A dangerous vulnerability found in Anthropic’s popular Claude Code developer model could have allowed bad actors to grab control of a victim’s system by luring them into clicking on a crafted malicious deeplink.

Once in, the attacker could exploit the remote code execution (RCE) security flaw to execute arbitrary commands – such as shell commands – into the target’s Claude Code model.

The vulnerability in version 2.1.118 of the model has since been fixed, but it’s another example of the security issues in these developer-focused tools that arise as adoption accelerates.

A survey of more than 1,000 developers around the world by CodeSignal, which offers an AI-native skills platform to assess and develop technical talent, found that 81% of respondents said they’re using AI for development, with companies increasingly mandating the use of coding assistants.

The RCE vulnerability in Claude Code was uncovered by security researcher Joernchen of 0day.click as he manually worked through the model’s source code “looking at different configuration options and tried to see what’s actually ‘useful’ from an attacker’s perspective.”

A Parsing Problem

After doing some “spelunking in the early-executed code in main.tsx,” Joernchen wrote that he found a problem in the eagerParseCliFlag function in the model’s main.tsx, which is used to parse certain command-line flag like –settings before the main initialization route runs.

The issue stemmed from eagerParseCliFlag, a function in main.tsx designed to parse critical flags like –settings before the main initialization routine runs.

“I came to the conclusion that this style of parsing was very handy to exploit Claude Code’s deeplink handling,” the researcher wrote. “Traditionally deeplink handlers tend to be vulnerable to some shell escape issues. This however was not the problem here.”

At issue, he wrote, is that eagerParseCliFlag “naively parsed” the entire command line with any string starting with “–settings=…,” rather than the actual command line flags and their values.

Injecting Arbitrary Settings

“This created a conveniently exploitable vulnerability when combined with the Claude Code deeplink handler for claude-cli://open URIs,” Joernchen wrote. “Because of this parsing behavior, it was possible to inject arbitrary settings into the spawned Claude Code instance, including the execution of arbitrary commands via a hooks setting.”

The deeplink handler would use an option aimed at prefilling the user prompt with the deeplink’s q parameter. However, the very eager settings parser didn’t see that any –settings=… which is used as an argument to the –prefill CLI option, is an argument to the option and not an option itself. The result was the eager parser would process it as a legitimate settings flag.

The Model Spawns

Joernchen showed an example of how to inject a SessionStart hook via a crafted deep link aimed at the macOS operating system. If the target opens the link, the Claude model spawns, creating a new and independent agent that includes the settings supplied by the attacker, complete with the injected command. The command goes into action when the session starts, without the user having to do anything else.

Adding to the problem, a bad actor could bypass the workspace trust dialog, according to Joernchen.

“If the repo parameter in the deep link is set to a repository the user has already cloned locally and trusted (like anthropics/claude-code), the execution happened without any warning prompts,” the researcher wrote.

He added that “the pattern of using startsWith on the full command line array is a somewhat problematic anti-pattern that allows flags to be sneaked into values. The parsing of command line flags and their arguments should always be done in full context to prevent this exact type of injection.”

The problem – List the section headings in the article on the Claude Code vulnerability.

Record extracts –
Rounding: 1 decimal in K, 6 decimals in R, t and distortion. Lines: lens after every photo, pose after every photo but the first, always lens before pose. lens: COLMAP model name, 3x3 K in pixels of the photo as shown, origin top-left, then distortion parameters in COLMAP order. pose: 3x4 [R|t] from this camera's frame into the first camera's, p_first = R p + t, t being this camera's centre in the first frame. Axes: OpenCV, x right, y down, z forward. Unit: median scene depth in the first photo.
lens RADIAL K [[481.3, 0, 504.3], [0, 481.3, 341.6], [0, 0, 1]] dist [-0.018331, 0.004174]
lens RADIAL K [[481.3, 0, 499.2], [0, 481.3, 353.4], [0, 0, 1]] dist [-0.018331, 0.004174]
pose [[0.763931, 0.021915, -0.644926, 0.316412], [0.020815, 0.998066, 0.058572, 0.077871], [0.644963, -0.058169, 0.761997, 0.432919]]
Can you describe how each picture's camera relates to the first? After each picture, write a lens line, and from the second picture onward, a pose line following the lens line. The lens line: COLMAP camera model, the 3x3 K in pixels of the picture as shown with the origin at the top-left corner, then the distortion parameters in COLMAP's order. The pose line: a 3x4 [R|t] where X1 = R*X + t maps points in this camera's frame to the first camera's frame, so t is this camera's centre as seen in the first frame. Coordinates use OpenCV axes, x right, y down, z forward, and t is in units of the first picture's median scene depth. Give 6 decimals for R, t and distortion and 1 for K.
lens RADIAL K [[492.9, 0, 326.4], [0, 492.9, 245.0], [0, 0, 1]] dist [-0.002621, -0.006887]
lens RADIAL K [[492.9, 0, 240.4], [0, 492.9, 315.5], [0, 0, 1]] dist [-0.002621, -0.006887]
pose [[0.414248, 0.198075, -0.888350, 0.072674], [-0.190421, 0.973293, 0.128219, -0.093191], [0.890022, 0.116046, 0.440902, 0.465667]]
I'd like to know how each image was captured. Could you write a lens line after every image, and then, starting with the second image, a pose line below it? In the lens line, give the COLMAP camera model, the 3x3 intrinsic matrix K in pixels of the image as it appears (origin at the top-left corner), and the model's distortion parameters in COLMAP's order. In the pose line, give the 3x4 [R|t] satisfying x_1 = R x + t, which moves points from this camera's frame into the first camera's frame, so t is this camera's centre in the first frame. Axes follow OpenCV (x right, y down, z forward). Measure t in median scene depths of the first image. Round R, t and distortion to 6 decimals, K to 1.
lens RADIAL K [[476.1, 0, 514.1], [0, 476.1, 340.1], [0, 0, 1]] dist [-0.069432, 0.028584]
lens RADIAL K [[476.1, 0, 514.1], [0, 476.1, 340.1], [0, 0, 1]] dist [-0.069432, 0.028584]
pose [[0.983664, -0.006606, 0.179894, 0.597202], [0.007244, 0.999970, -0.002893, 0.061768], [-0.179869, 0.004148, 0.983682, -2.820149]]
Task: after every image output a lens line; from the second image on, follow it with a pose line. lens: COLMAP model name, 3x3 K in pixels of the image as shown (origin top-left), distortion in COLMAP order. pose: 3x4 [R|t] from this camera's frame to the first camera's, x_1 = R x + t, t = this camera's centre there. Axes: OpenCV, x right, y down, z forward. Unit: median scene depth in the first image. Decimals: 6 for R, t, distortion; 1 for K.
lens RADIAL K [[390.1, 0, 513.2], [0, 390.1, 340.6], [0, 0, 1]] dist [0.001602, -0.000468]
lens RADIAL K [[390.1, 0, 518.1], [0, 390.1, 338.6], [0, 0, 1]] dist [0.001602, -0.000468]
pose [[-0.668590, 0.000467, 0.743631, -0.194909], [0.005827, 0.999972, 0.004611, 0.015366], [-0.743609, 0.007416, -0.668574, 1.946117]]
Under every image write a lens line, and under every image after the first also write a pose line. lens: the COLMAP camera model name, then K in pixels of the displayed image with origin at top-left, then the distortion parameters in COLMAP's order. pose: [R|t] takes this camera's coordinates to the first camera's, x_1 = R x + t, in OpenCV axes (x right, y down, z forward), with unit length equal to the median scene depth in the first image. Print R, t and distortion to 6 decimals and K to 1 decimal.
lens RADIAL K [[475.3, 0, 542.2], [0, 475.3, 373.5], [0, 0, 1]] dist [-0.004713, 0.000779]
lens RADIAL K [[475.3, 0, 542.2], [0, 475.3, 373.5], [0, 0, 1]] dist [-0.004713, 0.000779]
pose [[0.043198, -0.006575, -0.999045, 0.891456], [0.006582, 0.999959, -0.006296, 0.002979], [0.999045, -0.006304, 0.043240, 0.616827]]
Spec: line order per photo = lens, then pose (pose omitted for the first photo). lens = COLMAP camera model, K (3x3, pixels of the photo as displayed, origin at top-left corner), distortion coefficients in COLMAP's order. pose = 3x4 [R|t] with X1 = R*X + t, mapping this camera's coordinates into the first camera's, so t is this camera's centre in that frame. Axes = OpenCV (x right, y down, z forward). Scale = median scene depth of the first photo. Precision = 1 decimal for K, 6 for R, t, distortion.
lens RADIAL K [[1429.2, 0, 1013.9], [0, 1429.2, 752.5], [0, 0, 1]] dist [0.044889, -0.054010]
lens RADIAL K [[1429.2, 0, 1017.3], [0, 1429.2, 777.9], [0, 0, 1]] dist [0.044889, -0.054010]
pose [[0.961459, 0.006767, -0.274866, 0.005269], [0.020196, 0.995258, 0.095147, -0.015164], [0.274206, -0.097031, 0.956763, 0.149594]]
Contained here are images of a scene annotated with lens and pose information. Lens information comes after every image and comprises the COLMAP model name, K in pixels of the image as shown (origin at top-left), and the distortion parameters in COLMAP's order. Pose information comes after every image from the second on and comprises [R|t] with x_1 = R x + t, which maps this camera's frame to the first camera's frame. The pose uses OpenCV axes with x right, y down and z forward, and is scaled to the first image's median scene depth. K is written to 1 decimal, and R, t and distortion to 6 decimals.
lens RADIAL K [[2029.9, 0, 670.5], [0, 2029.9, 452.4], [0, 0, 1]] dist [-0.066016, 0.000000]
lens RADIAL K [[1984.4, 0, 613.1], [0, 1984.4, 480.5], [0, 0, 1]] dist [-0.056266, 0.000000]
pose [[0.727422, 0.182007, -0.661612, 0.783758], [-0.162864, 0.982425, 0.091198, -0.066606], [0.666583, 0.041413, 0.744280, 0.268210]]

Answer box –
A Parsing Problem
Injecting Arbitrary Settings
The Model Spawns